-- Opening Marker --
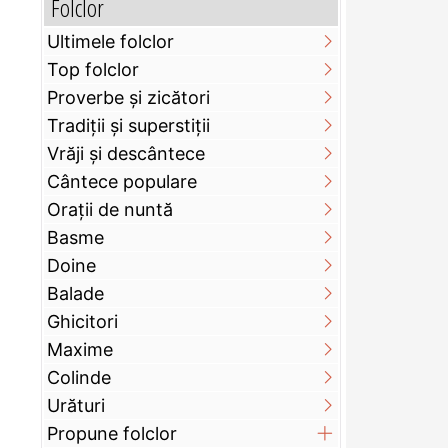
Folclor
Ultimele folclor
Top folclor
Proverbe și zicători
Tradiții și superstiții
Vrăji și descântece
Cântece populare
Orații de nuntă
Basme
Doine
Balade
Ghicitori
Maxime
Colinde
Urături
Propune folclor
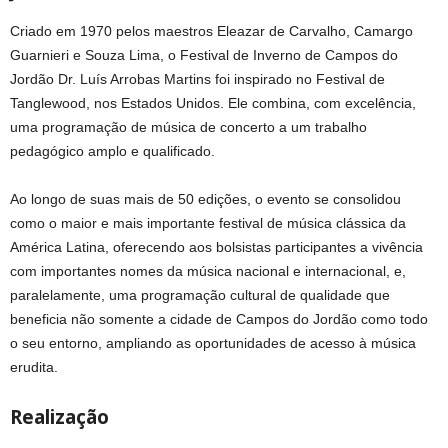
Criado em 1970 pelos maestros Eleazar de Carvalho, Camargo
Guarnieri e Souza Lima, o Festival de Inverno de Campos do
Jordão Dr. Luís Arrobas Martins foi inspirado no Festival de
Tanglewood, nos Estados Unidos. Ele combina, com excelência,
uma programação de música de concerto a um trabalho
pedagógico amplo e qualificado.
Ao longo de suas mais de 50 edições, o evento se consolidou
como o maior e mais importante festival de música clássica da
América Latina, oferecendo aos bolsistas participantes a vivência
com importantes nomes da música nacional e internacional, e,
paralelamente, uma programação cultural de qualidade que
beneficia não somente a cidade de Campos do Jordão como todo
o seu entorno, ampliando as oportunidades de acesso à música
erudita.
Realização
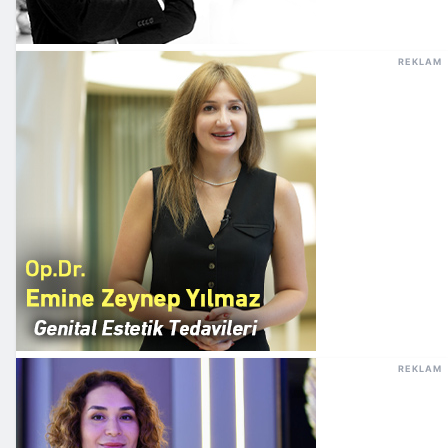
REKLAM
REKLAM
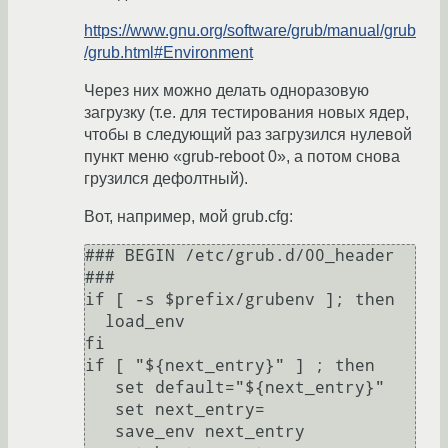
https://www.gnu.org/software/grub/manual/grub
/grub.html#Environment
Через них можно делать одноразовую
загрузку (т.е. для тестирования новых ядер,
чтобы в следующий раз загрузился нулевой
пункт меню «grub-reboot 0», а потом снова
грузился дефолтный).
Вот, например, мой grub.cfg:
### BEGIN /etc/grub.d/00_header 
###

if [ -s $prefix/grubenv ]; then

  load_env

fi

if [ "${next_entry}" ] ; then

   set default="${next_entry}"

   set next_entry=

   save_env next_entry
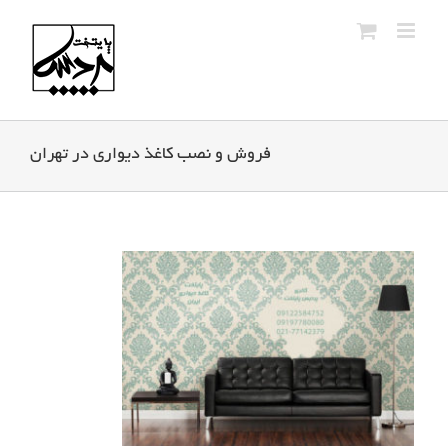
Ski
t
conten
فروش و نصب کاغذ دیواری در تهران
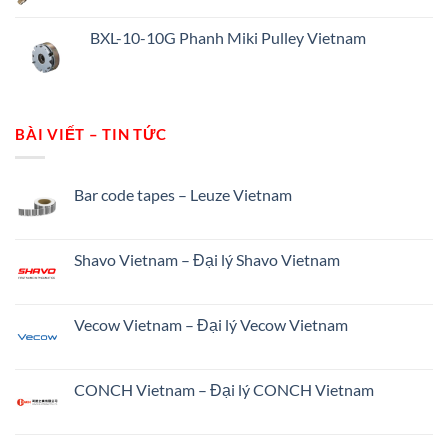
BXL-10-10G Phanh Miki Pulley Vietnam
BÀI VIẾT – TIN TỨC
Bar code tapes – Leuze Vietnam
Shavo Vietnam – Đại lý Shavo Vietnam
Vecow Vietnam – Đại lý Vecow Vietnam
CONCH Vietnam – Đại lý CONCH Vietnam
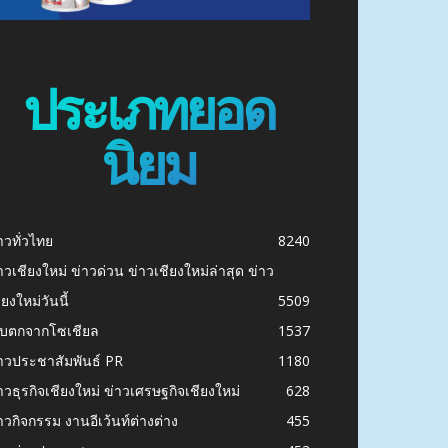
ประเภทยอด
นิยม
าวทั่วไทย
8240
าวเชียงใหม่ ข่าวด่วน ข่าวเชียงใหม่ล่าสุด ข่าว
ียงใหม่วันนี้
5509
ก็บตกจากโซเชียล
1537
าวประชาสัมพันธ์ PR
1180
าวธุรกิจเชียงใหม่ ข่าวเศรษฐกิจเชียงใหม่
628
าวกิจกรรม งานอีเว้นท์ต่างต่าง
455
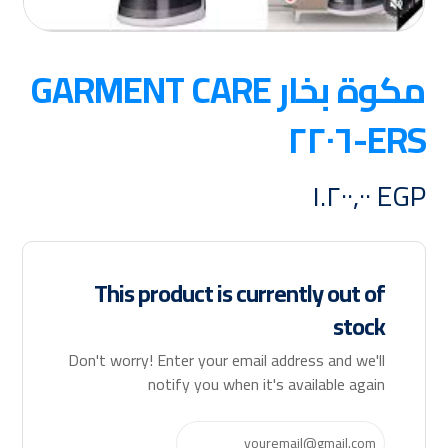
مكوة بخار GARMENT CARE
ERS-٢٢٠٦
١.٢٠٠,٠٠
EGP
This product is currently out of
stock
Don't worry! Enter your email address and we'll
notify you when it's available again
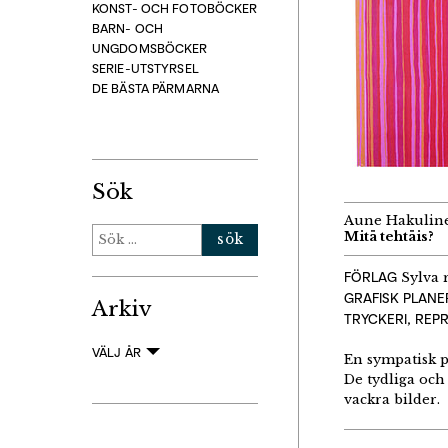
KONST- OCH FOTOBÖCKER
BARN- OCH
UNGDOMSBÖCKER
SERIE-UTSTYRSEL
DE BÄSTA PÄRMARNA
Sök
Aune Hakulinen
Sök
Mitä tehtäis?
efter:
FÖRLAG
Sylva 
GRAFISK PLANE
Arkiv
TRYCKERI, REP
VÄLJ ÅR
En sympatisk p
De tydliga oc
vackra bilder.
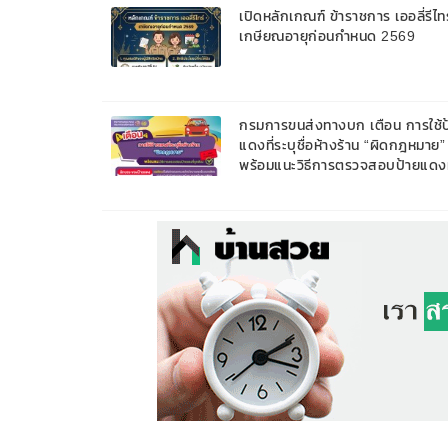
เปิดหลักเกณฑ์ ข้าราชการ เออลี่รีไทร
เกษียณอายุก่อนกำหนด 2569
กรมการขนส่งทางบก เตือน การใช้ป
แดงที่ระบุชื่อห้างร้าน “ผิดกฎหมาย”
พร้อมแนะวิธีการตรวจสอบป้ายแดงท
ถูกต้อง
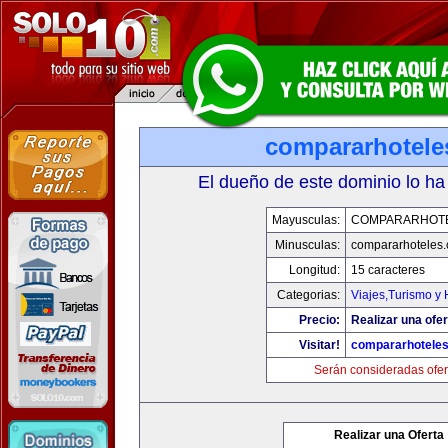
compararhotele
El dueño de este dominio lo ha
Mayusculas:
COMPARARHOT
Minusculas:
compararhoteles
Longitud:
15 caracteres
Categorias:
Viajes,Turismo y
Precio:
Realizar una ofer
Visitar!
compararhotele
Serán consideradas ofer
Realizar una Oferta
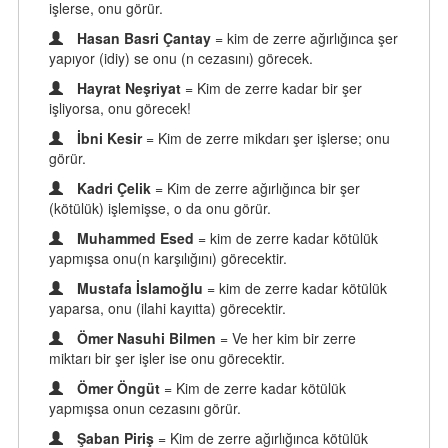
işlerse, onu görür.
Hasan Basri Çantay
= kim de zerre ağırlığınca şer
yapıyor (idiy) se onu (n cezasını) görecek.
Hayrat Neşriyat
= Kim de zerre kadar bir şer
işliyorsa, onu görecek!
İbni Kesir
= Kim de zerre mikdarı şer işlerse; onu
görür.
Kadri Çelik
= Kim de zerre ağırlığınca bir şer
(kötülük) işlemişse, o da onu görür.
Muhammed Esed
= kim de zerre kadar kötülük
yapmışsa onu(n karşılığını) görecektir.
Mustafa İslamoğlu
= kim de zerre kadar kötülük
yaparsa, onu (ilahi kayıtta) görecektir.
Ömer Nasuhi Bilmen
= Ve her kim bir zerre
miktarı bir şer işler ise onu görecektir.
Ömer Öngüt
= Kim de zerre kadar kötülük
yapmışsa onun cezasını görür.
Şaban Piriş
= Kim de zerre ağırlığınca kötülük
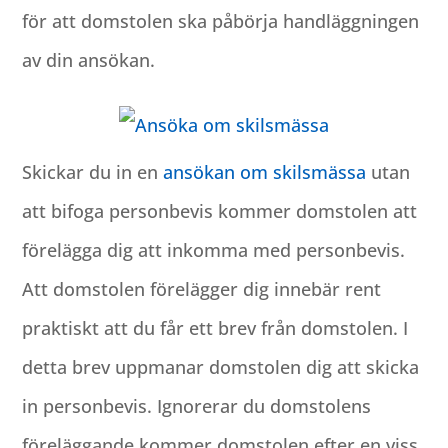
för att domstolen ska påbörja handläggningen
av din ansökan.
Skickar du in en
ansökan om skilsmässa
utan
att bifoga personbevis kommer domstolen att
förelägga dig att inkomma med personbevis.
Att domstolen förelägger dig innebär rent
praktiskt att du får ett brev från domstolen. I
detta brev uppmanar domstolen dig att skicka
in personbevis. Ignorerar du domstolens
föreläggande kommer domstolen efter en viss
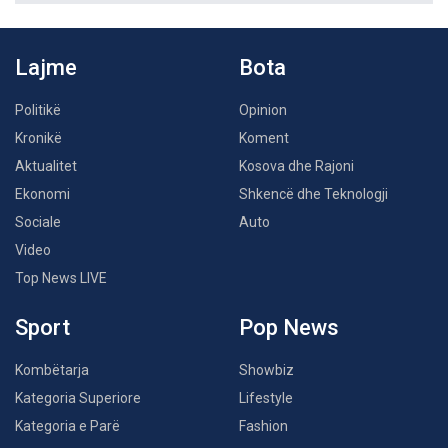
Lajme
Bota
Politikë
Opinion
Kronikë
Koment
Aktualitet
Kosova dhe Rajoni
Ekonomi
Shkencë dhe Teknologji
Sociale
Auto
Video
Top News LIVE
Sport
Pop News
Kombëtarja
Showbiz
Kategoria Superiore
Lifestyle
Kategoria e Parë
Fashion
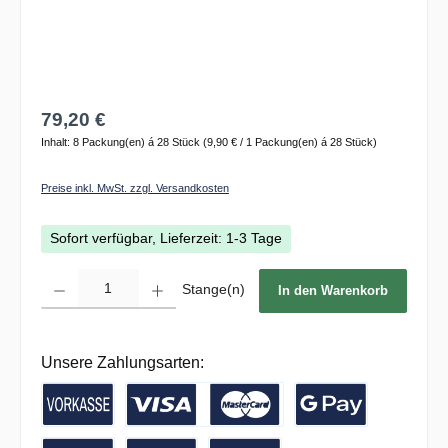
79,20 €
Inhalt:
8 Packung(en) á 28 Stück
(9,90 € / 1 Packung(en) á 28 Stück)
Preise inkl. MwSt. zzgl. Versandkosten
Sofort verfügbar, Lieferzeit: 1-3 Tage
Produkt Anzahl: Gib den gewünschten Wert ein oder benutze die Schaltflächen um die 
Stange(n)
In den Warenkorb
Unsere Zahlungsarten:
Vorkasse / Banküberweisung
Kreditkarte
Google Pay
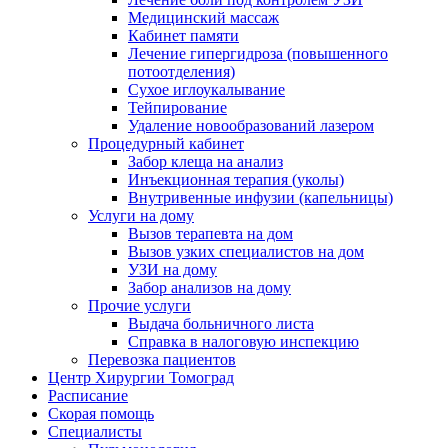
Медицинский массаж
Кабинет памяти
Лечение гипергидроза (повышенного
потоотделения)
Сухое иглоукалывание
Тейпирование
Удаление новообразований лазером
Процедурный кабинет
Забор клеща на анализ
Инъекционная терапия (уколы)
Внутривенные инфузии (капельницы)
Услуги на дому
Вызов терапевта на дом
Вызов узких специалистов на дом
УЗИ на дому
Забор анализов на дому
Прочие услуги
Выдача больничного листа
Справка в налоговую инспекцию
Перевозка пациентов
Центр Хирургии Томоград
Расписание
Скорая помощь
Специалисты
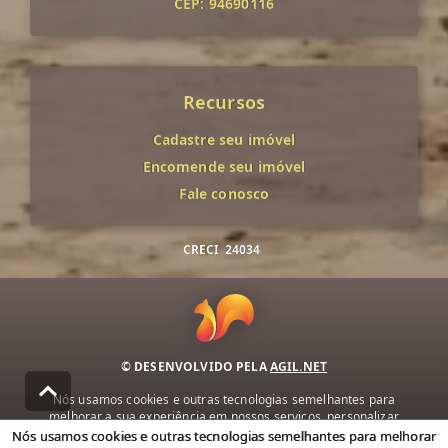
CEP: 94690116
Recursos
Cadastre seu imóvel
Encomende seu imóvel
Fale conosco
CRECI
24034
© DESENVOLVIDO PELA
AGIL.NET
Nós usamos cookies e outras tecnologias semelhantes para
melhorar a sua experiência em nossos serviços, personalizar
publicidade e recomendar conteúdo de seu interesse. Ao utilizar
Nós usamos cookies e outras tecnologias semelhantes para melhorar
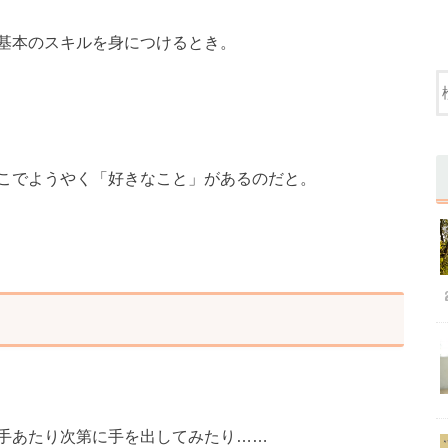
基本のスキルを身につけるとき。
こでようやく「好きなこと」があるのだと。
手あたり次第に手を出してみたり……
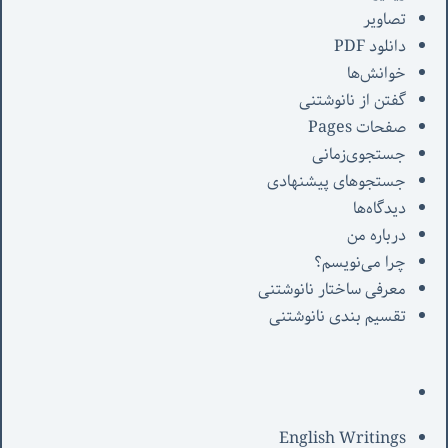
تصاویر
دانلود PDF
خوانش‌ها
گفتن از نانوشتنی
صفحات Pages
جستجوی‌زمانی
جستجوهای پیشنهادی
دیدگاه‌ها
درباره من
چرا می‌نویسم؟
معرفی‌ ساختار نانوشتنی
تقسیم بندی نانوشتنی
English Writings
-- Closing Marker --
> _Exercise requirements_:
What lines in the data above contain the word "görür"? Show them all.

> _Exercise solution_:
işlerse, onu görür.
görür.
(kötülük) işlemişse, o da onu görür.
yapmışsa onun cezasını görür.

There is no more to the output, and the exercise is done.